→ YOUR OBJECTIVE
Hand back each record exactly as you find it.
━━━━
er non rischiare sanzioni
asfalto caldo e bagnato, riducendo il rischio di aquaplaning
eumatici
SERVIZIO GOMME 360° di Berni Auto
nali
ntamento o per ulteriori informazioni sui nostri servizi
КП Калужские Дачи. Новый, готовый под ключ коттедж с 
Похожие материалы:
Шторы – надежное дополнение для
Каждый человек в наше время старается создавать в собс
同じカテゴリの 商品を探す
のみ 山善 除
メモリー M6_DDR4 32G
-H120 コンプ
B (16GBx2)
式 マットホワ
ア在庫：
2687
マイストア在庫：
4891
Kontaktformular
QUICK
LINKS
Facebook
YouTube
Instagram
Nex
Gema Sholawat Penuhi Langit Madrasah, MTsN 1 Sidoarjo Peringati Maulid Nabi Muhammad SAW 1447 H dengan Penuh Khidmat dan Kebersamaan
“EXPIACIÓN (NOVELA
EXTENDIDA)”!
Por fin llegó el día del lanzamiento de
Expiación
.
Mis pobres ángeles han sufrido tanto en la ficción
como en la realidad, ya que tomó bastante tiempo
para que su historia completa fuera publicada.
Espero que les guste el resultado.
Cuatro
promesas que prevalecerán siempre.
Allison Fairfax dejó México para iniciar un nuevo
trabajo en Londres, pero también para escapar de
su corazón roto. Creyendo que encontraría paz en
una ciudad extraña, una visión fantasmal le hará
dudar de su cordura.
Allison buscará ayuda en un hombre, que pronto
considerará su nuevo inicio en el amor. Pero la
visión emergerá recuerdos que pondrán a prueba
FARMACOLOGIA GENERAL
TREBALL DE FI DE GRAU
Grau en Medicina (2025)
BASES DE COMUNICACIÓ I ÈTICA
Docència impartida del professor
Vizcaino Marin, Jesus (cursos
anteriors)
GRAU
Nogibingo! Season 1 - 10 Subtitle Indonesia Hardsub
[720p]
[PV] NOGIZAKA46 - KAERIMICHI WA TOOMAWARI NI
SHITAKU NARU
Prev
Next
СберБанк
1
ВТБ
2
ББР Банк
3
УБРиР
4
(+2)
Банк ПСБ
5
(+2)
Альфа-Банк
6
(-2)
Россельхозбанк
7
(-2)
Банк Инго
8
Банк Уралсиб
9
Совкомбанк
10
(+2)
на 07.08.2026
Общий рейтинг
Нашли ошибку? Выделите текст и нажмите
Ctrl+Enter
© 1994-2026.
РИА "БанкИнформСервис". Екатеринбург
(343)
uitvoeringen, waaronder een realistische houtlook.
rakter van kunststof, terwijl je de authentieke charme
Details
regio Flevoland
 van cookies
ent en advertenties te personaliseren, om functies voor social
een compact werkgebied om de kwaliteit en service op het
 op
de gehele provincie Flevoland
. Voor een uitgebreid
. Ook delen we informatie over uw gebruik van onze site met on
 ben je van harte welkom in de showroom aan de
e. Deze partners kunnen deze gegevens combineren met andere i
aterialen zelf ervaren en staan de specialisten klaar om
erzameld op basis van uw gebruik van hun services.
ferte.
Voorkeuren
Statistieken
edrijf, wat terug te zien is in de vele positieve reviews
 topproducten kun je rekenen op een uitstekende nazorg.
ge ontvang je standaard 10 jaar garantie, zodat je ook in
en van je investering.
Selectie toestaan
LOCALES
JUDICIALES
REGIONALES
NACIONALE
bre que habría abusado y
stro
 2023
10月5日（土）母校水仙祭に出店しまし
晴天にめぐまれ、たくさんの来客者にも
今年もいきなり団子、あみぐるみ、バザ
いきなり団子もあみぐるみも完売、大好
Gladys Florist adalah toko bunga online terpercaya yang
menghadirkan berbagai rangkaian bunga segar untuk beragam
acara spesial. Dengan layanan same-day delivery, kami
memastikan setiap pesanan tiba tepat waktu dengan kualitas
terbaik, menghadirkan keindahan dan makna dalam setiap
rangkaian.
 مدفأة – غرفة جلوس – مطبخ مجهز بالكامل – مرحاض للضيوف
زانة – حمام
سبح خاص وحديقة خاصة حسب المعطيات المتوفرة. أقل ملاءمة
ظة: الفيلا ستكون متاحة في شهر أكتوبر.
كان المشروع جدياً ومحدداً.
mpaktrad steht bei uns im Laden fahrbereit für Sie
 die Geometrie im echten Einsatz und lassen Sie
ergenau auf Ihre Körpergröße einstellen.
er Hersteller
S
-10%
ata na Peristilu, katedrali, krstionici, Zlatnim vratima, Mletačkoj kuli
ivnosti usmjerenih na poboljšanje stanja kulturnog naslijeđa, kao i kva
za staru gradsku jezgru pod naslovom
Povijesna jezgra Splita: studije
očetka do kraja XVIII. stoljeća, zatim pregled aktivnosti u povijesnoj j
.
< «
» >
━━━━
→ RESPONSE
er non rischiare sanzioni
asfalto caldo e bagnato, riducendo il rischio di aquaplaning
eumatici
SERVIZIO GOMME 360° di Berni Auto
nali
ntamento o per ulteriori informazioni sui nostri servizi
КП Калужские Дачи. Новый, готовый под ключ коттедж с 
Похожие материалы:
Шторы – надежное дополнение для
Каждый человек в наше время старается создавать в собс
同じカテゴリの 商品を探す
のみ 山善 除
メモリー M6_DDR4 32G
-H120 コンプ
B (16GBx2)
式 マットホワ
ア在庫：
2687
マイストア在庫：
4891
Kontaktformular
QUICK
LINKS
Facebook
YouTube
Instagram
Nex
Gema Sholawat Penuhi Langit Madrasah, MTsN 1 Sidoarjo Peringati Maulid Nabi Muhammad SAW 1447 H dengan Penuh Khidmat dan Kebersamaan
“EXPIACIÓN (NOVELA
EXTENDIDA)”!
Por fin llegó el día del lanzamiento de
Expiación
.
Mis pobres ángeles han sufrido tanto en la ficción
como en la realidad, ya que tomó bastante tiempo
para que su historia completa fuera publicada.
Espero que les guste el resultado.
Cuatro
promesas que prevalecerán siempre.
Allison Fairfax dejó México para iniciar un nuevo
trabajo en Londres, pero también para escapar de
su corazón roto. Creyendo que encontraría paz en
una ciudad extraña, una visión fantasmal le hará
dudar de su cordura.
Allison buscará ayuda en un hombre, que pronto
considerará su nuevo inicio en el amor. Pero la
visión emergerá recuerdos que pondrán a prueba
FARMACOLOGIA GENERAL
TREBALL DE FI DE GRAU
Grau en Medicina (2025)
BASES DE COMUNICACIÓ I ÈTICA
Docència impartida del professor
Vizcaino Marin, Jesus (cursos
anteriors)
GRAU
Nogibingo! Season 1 - 10 Subtitle Indonesia Hardsub
[720p]
[PV] NOGIZAKA46 - KAERIMICHI WA TOOMAWARI NI
SHITAKU NARU
Prev
Next
СберБанк
1
ВТБ
2
ББР Банк
3
УБРиР
4
(+2)
Банк ПСБ
5
(+2)
Альфа-Банк
6
(-2)
Россельхозбанк
7
(-2)
Банк Инго
8
Банк Уралсиб
9
Совкомбанк
10
(+2)
на 07.08.2026
Общий рейтинг
Нашли ошибку? Выделите текст и нажмите
Ctrl+Enter
© 1994-2026.
РИА "БанкИнформСервис". Екатеринбург
(343)
uitvoeringen, waaronder een realistische houtlook.
rakter van kunststof, terwijl je de authentieke charme
Details
regio Flevoland
 van cookies
ent en advertenties te personaliseren, om functies voor social
een compact werkgebied om de kwaliteit en service op het
 op
de gehele provincie Flevoland
. Voor een uitgebreid
. Ook delen we informatie over uw gebruik van onze site met on
 ben je van harte welkom in de showroom aan de
e. Deze partners kunnen deze gegevens combineren met andere i
aterialen zelf ervaren en staan de specialisten klaar om
erzameld op basis van uw gebruik van hun services.
ferte.
Voorkeuren
Statistieken
edrijf, wat terug te zien is in de vele positieve reviews
 topproducten kun je rekenen op een uitstekende nazorg.
ge ontvang je standaard 10 jaar garantie, zodat je ook in
en van je investering.
Selectie toestaan
LOCALES
JUDICIALES
REGIONALES
NACIONALE
bre que habría abusado y
stro
 2023
10月5日（土）母校水仙祭に出店しまし
晴天にめぐまれ、たくさんの来客者にも
今年もいきなり団子、あみぐるみ、バザ
いきなり団子もあみぐるみも完売、大好
Gladys Florist adalah toko bunga online terpercaya yang
menghadirkan berbagai rangkaian bunga segar untuk beragam
acara spesial. Dengan layanan same-day delivery, kami
memastikan setiap pesanan tiba tepat waktu dengan kualitas
terbaik, menghadirkan keindahan dan makna dalam setiap
rangkaian.
 مدفأة – غرفة جلوس – مطبخ مجهز بالكامل – مرحاض للضيوف
زانة – حمام
سبح خاص وحديقة خاصة حسب المعطيات المتوفرة. أقل ملاءمة
ظة: الفيلا ستكون متاحة في شهر أكتوبر.
كان المشروع جدياً ومحدداً.
mpaktrad steht bei uns im Laden fahrbereit für Sie
 die Geometrie im echten Einsatz und lassen Sie
ergenau auf Ihre Körpergröße einstellen.
er Hersteller
S
-10%
ata na Peristilu, katedrali, krstionici, Zlatnim vratima, Mletačkoj kuli
ivnosti usmjerenih na poboljšanje stanja kulturnog naslijeđa, kao i kva
za staru gradsku jezgru pod naslovom
Povijesna jezgra Splita: studije
očetka do kraja XVIII. stoljeća, zatim pregled aktivnosti u povijesnoj j
.
< «
» >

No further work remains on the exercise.